While the prime minister surely did not intend the gathering under the aegis of the Presidents Conference to serve as his forum for opening up negotiations over Jerusalem, the impromptu remark before an audience of prominent New York Jews and a handful of elected officials cast a slim ray of light on what Netanyahu thinks might be the Israeli capital’s ultimate fate.

He reiterated the point on Sunday in an interview with Chris Wallace on “Fox News Sunday.”

“Are you willing to put East Jerusalem as a possible capital of the Palestinian state on the table?” Wallace asked, according to a transcript provided by Fox News.

Netanyahu responded, “Well, we have differences of views with the Palestinians. We want a united city. They have their own views. We can — this is one of the issues that will have to be negotiated. But I think the main point is to get on with it.”

The remarks on Jerusalem were significant because Netanyahu’s true intentions regarding the peace process remain largely opaque, the subject of much debate from Washington to Ramallah. Netanyahu was a latecomer to the two-state position — endorsing the idea of an eventual Palestinian state only a year ago, after much prodding by the United States — and the governing coalition he has assembled is composed largely of right-wing parties that do not believe in the current Palestinian Authority as a partner for negotiations.

In public, President Obama declared last week that he believes Netanyahu is genuinely committed to seeking a two-state solution.

“I believe that Prime Minister Netanyahu wants peace. I think he’s willing to take risks for peace,” Obama told reporters following his Oval Office meeting with Netanyahu. “And during our conversation, he once again reaffirmed his willingness to engage in serious negotiations with the Palestinians around what I think should be the goal not just of the two principals involved but the entire world, and that is two states living side by side in peace and security.”

Privately, however, some U.S. administration officials have expressed doubts about Netanyahu’s ability to make good on that vision. Other Obama supporters have questioned Netanyahu’s commitment to that goal, and the Palestinian Authority leadership says Netanyahu’s interest in negotiations is not serious.
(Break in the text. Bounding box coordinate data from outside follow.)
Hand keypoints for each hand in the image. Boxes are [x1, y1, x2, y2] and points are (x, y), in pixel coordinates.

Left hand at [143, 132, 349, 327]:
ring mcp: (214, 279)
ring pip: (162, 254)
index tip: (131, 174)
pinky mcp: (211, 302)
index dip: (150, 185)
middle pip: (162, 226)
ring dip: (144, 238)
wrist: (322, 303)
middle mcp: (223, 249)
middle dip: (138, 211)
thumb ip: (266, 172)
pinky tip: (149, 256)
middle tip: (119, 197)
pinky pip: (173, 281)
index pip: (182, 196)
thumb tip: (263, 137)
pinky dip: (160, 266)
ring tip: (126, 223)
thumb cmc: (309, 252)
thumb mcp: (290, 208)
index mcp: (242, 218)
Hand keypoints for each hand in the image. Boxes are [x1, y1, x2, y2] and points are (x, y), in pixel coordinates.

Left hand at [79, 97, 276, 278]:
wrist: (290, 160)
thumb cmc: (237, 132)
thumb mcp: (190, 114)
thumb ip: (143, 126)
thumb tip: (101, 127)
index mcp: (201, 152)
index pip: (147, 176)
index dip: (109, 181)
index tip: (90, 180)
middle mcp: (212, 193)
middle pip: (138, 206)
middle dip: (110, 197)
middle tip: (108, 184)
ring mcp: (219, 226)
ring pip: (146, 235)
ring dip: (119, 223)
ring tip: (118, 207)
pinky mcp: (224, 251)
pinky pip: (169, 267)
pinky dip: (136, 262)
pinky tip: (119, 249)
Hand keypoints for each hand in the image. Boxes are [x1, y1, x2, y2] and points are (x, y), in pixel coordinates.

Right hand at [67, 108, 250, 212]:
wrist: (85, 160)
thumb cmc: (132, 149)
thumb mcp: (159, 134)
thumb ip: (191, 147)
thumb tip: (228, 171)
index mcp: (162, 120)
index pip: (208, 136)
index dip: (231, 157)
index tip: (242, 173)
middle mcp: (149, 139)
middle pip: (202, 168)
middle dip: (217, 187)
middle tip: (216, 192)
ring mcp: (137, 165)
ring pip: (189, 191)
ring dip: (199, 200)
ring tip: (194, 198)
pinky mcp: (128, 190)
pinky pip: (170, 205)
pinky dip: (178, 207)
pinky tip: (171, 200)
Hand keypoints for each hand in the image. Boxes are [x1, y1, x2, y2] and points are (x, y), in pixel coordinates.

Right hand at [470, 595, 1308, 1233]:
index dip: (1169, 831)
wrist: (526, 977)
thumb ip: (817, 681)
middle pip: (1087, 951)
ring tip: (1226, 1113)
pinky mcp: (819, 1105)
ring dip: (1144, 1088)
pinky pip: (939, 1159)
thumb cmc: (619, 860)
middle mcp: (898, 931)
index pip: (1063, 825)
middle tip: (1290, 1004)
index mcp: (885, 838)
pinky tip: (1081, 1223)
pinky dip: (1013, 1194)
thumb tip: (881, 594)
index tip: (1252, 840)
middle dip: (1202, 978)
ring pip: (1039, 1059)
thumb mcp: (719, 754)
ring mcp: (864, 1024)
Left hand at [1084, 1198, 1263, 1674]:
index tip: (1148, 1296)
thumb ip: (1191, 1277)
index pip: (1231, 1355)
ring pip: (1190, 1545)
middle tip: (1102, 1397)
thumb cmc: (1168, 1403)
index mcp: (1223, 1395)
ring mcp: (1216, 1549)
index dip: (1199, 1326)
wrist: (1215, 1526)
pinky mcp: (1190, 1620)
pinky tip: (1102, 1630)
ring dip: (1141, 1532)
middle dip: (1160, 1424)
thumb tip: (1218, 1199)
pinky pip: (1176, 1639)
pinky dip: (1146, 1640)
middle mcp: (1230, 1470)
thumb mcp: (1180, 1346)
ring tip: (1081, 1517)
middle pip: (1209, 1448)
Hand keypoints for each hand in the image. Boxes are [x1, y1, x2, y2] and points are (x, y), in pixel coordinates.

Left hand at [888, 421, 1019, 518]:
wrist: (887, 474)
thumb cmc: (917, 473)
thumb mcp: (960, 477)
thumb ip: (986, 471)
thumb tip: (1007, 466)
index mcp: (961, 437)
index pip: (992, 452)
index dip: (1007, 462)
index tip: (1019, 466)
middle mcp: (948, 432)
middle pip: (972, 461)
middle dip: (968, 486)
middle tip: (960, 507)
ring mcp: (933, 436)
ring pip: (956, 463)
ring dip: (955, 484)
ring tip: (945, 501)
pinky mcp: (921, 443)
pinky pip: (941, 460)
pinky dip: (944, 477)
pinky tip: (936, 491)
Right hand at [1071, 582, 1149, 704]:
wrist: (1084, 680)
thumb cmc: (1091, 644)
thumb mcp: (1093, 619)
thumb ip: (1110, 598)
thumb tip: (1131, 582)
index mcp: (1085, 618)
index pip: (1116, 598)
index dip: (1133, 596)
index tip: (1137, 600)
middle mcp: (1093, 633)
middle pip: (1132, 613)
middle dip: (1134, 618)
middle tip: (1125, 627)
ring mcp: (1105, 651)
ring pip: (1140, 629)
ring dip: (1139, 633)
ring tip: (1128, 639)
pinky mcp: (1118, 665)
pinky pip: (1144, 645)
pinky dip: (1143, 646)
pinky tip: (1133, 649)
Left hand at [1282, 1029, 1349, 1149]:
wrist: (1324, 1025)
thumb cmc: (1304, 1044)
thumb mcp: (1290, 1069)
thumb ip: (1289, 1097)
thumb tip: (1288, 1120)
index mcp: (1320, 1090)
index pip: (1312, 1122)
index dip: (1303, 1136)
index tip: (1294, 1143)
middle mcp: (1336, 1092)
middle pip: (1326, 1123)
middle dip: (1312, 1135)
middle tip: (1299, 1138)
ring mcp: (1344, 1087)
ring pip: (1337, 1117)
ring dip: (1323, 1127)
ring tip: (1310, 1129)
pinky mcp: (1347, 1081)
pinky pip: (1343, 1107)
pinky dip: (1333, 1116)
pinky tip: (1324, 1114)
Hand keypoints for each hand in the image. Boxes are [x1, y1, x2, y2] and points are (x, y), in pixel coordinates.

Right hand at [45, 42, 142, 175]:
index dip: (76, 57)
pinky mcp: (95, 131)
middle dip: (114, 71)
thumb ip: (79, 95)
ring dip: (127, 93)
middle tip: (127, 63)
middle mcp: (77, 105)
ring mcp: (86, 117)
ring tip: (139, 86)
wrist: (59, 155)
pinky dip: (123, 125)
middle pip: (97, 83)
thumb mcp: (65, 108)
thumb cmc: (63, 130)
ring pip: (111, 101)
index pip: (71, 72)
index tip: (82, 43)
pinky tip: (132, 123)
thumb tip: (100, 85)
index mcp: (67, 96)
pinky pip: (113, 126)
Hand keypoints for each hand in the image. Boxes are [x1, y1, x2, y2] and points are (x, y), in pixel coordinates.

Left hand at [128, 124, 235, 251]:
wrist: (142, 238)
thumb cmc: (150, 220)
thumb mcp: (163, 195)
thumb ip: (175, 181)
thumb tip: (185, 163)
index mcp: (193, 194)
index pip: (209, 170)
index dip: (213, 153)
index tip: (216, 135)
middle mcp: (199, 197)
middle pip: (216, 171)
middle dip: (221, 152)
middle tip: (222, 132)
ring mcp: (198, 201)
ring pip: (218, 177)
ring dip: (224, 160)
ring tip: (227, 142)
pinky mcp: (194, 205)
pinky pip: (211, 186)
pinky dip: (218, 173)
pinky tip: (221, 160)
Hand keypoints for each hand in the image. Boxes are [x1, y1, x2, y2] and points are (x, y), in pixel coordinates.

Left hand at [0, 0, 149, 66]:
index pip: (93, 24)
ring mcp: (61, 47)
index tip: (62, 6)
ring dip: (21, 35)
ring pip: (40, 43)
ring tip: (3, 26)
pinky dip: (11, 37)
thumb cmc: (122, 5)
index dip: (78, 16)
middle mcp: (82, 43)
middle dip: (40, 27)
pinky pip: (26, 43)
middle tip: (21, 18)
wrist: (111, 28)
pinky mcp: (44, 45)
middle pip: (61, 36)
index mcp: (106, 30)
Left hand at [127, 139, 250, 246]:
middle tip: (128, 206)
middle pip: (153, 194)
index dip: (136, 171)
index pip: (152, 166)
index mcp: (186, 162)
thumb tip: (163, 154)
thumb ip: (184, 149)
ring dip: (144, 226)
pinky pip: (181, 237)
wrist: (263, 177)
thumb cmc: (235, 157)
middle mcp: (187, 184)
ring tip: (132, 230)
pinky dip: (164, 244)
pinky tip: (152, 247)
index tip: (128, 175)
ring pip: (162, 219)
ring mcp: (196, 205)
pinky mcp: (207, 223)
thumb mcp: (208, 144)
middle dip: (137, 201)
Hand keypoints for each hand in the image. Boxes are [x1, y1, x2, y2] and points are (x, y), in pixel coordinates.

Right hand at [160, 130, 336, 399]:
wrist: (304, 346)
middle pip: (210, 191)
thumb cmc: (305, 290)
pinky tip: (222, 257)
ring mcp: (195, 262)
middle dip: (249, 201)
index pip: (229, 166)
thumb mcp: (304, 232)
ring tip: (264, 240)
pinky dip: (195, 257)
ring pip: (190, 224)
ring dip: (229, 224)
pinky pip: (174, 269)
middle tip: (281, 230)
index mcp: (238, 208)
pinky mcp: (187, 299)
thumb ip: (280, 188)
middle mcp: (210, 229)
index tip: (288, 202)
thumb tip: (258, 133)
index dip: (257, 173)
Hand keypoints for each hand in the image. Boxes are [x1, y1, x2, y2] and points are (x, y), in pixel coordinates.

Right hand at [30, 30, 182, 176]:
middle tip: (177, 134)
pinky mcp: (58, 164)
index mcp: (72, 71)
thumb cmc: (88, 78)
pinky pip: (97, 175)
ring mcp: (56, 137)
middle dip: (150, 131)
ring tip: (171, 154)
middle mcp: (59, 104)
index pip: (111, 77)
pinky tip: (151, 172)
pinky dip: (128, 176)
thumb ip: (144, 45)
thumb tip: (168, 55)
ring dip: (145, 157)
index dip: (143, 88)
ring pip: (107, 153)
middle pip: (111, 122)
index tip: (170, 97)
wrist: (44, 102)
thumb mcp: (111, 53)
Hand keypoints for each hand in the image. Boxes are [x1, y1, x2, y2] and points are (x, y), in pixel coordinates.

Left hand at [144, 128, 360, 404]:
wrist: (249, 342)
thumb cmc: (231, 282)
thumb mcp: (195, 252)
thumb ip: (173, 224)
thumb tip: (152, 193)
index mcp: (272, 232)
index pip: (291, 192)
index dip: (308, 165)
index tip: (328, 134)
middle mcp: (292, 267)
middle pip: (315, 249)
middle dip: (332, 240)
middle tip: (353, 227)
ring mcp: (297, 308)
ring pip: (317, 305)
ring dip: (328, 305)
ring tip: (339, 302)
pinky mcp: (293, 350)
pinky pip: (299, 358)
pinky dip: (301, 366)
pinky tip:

“Words, not deeds,” was the assessment of chief Palestinian negotiator Saeb Erekat, who dismissed Netanyahu’s lip service to the peace process in an interview with The New York Times following the Obama-Netanyahu meeting. “We need to see deeds.”

Netanyahu insists he is serious about peace talks, and that it is the Palestinians who are playing games.

“You either put up excuses or you lead,” the Israeli leader said in his New York speech. “I want to enter direct talks with the Palestinian leadership now,”

“I think we can defy the skeptics,” he said, recalling the doubters that abounded when Israeli Prime Minister Menachem Begin began talking to Egyptian President Anwar Sadat in the lead-up to the Camp David Accords, and when Richard Nixon visited China. “This is a challenge I’m up to.”

Was it hyperbole or a sign of the legacy Netanyahu hopes for himself?

If Netanyahu is interested in following Begin and Nixon’s model, leading a conservative government to a historic rapprochement with a longtime foe, eventually he will have to include Jerusalem in negotiations with the Palestinians; they won’t sign a peace deal without it. If not, Netanyahu is trying to pull the wool over the eyes of the skeptics.

“This is going to be a very, very tough negotiation, but I’m prepared to negotiate,” Netanyahu insisted last week. “But I cannot engage between someone who won’t sit at the table.”